Keywords: Tags  copper scrap, red brass, comex, copper scrap exports, Everdeen Mason


NEW YORK — Ingot makers’ red brass scrap prices continue to drop as demand for the metal dries up, market participants said.

"This is the biggest revenue change in my buying career," a copper scrap buyer said. "Ingot makers always wanted (red brass), but today they’re not going to buy it."

Red brass scrap is now in a range of $2.45 to $2.49 per pound, down from $2.46 to $2.50 previously, consumers, traders and sellers told AMM.

"A lot of people had backed away from (red brass)," a scrap seller said, adding that he believes some interest may come back from overseas. Sources said that demand had softened in part due to weak export markets and regulations that limit the amount of lead in piping.

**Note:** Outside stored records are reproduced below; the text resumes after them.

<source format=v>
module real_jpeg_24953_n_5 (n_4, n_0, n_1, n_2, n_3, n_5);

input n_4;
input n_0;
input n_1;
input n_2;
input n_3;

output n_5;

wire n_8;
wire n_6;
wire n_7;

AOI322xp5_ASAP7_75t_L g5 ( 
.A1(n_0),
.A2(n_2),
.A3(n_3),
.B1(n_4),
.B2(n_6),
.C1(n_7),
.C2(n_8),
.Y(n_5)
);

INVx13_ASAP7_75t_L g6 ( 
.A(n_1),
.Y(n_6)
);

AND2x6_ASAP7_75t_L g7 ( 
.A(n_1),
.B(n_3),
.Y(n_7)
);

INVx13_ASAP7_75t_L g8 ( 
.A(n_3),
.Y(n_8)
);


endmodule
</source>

Since a lot of red brass scrap has too much lead in it, businesses have adapted by providing replacement material, the first scrap buyer said, noting that replacing leaded red brass is now 20 to 25 percent of his business.

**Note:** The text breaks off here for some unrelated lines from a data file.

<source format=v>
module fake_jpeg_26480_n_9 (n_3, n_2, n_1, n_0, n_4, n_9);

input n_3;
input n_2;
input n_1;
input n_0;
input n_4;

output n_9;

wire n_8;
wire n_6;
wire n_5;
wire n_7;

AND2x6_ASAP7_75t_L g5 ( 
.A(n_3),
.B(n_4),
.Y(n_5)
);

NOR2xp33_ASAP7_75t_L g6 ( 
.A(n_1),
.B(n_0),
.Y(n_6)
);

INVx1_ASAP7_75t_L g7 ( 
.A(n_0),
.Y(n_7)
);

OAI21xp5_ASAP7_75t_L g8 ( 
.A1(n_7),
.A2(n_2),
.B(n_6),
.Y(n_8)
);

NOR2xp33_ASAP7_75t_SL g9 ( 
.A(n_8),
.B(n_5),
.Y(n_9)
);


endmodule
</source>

Generally, the scrap market is "slower rather than steady," sources said.

"The end markets are very soft, and the export market is exceedingly soft," a second copper scrap consumer said. According to U.S. International Trade Commission data, copper scrap and waste exports to China and India, two major developing economies, have declined 8.6 percent and 21.6 percent, respectively.

The softening in China’s market has affected refiners’ copper scrap as well. "China has not been as aggressive, therefore No. 2 spreads have widened," a scrap seller said in an e-mail.

Refiners’ scrap No. 1 discounts have increased to 8 to 10 cents per pound from 6 to 8 cents previously, putting the price at $3.17 per pound based on the December Comex copper contract, which settled at $3.257 per pound Sept. 11. Refiners’ scrap No. 2 discounts widened to 25 to 28 cents per pound from 22 to 24 cents previously, putting the price at $2.995 per pound.